Recuso-me a
aceitar a máxima de que o brasileiro gosta de esporte, quando, na verdade,
penso que o esporte preferido do brasileiro seja tomar conta da vida dos outros
e, se possível, ejacular com o falo alheio. Herdeiro de uma tradição ibérica
cristã e sebastianista, o brasileiro espera contemplativamente a vinda de um
salvador, que o conduzirá a uma posição de glória que lhe permita zombarias
xenófobas. Se o messias, no entanto, tropeçar em sua meta, será imediatamente negado
por muito mais do que três vezes. No fundo, a única verdade bíblica disso tudo
é a seguinte: quem quer ser atleta de alto nível no Brasil precisa mesmo saber fazer
milagres.
Não é preciso
exercitar muito os neurônios para reconhecer que não há no Brasil uma política
desportiva séria intimamente ligada à educação. Ao contrário do que ocorre em
outros países onde há verdadeiras escolas de formação no desporto nas quais um
atleta vencedor destrona outro atleta de altíssimo nível, no Brasil precisamos
de nomes: heróis que, apesar da falta de tudo, façam a diferença e tornem-se
exceções. Basta observar que necessitamos esticar a permanência desse nome até
que ele não consiga mais competir, visto que é difícil contar com outra exceção.

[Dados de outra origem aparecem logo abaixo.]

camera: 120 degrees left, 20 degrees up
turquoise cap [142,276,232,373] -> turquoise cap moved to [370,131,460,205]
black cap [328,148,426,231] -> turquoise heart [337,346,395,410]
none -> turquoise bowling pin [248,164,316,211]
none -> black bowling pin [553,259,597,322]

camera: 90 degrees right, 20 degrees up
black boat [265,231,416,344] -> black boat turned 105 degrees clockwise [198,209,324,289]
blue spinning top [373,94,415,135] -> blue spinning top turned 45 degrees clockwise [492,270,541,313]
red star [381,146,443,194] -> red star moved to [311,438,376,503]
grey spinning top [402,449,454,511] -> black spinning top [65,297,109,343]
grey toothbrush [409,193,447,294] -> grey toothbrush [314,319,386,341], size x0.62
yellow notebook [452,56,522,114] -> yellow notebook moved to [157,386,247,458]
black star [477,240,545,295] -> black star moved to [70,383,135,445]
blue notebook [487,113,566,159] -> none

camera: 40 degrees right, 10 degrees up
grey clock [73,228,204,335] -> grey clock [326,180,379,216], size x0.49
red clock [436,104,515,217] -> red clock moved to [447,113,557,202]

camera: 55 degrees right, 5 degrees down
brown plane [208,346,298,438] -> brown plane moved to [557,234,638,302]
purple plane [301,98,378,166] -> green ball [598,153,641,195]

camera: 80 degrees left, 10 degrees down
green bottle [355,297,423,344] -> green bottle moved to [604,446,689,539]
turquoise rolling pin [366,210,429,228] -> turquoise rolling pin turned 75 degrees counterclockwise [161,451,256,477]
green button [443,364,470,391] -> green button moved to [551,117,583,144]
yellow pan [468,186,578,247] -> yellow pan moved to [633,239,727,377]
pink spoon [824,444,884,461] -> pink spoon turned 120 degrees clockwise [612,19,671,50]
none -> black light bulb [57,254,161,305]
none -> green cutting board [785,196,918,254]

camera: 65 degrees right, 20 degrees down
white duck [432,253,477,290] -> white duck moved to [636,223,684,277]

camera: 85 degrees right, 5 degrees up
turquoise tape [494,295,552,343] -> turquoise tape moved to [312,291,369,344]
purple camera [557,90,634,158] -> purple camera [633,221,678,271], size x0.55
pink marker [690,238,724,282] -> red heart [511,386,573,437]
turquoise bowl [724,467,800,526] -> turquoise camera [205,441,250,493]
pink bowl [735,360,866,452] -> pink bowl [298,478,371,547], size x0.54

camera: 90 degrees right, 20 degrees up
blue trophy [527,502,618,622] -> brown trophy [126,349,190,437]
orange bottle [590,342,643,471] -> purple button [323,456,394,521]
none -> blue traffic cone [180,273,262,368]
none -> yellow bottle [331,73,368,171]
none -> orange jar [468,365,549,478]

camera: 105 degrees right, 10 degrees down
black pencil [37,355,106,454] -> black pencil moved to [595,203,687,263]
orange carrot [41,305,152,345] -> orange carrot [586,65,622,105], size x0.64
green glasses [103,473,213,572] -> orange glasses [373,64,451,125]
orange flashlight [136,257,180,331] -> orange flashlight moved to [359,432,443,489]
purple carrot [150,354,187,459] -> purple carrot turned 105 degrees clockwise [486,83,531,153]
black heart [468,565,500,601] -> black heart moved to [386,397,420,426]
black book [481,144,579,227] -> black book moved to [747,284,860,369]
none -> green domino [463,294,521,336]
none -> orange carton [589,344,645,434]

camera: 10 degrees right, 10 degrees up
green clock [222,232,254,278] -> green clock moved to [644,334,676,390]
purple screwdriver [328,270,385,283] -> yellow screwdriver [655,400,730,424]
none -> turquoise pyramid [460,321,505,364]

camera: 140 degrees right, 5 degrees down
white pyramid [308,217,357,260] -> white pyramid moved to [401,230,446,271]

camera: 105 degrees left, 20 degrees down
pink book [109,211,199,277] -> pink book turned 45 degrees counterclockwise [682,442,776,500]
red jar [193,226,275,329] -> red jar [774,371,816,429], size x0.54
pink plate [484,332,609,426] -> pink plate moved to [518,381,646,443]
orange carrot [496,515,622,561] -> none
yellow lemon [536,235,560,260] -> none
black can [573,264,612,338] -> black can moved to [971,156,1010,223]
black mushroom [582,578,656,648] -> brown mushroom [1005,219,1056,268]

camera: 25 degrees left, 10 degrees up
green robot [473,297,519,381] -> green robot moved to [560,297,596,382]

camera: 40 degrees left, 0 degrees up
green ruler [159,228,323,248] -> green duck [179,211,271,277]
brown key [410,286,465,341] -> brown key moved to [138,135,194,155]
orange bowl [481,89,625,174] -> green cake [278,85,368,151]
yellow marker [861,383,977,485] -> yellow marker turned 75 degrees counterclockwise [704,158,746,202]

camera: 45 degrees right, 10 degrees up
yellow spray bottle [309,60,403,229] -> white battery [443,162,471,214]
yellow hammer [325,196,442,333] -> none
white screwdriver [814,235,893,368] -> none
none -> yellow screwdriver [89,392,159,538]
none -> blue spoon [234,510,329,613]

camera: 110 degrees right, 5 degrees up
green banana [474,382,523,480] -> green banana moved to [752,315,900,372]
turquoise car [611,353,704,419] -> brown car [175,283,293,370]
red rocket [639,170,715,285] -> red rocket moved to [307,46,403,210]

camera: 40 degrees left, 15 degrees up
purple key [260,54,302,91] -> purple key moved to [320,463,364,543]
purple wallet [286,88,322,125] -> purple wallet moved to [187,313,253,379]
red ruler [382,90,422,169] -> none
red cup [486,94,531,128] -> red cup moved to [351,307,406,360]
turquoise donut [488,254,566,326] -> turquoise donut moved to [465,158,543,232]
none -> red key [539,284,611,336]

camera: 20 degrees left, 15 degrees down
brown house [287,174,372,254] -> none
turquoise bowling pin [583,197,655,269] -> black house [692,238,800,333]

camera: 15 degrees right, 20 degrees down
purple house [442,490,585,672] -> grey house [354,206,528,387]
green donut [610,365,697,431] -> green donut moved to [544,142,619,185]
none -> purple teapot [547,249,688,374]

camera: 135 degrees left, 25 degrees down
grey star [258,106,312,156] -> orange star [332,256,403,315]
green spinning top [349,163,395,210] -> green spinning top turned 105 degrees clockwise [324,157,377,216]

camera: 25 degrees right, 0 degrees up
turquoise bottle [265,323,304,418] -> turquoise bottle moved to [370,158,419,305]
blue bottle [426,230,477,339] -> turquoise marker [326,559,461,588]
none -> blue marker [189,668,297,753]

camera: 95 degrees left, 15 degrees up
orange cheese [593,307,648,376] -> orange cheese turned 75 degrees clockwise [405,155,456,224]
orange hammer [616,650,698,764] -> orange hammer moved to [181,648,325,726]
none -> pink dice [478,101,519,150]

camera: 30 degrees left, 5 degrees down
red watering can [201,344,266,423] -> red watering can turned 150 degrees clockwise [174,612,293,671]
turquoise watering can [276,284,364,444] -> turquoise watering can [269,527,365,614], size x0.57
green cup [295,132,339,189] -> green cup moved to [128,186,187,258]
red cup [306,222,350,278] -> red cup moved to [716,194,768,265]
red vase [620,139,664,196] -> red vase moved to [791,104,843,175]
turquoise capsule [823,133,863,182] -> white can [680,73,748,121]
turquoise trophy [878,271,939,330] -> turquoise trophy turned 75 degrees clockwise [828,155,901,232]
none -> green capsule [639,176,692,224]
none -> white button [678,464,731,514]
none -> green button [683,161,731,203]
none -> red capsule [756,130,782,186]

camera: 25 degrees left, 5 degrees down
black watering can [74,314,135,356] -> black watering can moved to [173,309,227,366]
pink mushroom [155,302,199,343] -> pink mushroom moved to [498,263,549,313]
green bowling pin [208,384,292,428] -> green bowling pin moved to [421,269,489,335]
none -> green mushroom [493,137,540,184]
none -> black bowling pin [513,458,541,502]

O Brasil não tem uma escola desportiva. A prova disto é que muito de nossos campeões
treinam fora do país. Sendo assim, eles são brasileiros só de nascimento, não
de formação. Aliás, precisaram ir embora daqui para não se frustrarem de vez.
A relação entre
a educação e a prática desportiva no Brasil é a seguinte: aulas de Educação
Física são espaços de recreação (e ponto!). Os alunos do Ensino Fundamental só fazem
atividades lúdicas, danças e coreografias para datas festivas, enquanto os
alunos do Ensino Médio, que veem tais aulas como perda de tempo – muitas vezes
pressionados pelo fantasma do vestibular –, preferem não fazer nada. Os
professores, desmotivados, enfim, soltam a bola no meio da quadra para os
rachões dos meninos, respeitando o período de regras das meninas que se sentam
às margens das quadras. Enquanto isso, no outro lado da mesma escola, o
aluno-atleta treina oito horas por dia e ainda é obrigado a fazer a mesma
quantidade de matérias dos demais alunos. O resultado dessa equação é simples:
com oito horas de treinamento, são oito horas a menos para estudar, logo, o
desempenho piora na escola e a família pressiona ao jovem para que desista de
seu sonho, que, para ela acaba sendo apenas “recreação”.
Enfim, mesmo diante
de uma sociedade que entende a prática desportiva apenas como entretenimento,
nossos atletas conseguem superar todas as barreiras da desistência e milagrosamente
são capazes de colocarem-se no mesmo nível dos melhores do mundo e, mais
milagrosamente ainda, até de vencê-los. Portanto, depois de uma disputa de
medalhas na qual um de nossos atletas não tenha logrado êxito, que nenhum
repórter faça mais a seguinte pergunta: “E aí, o que faltou?”. Ou correrá o
risco de ter como resposta simples, incômoda e direta um sonoro “Tudo!”. E que
venham os jogos olímpicos do Rio 2016.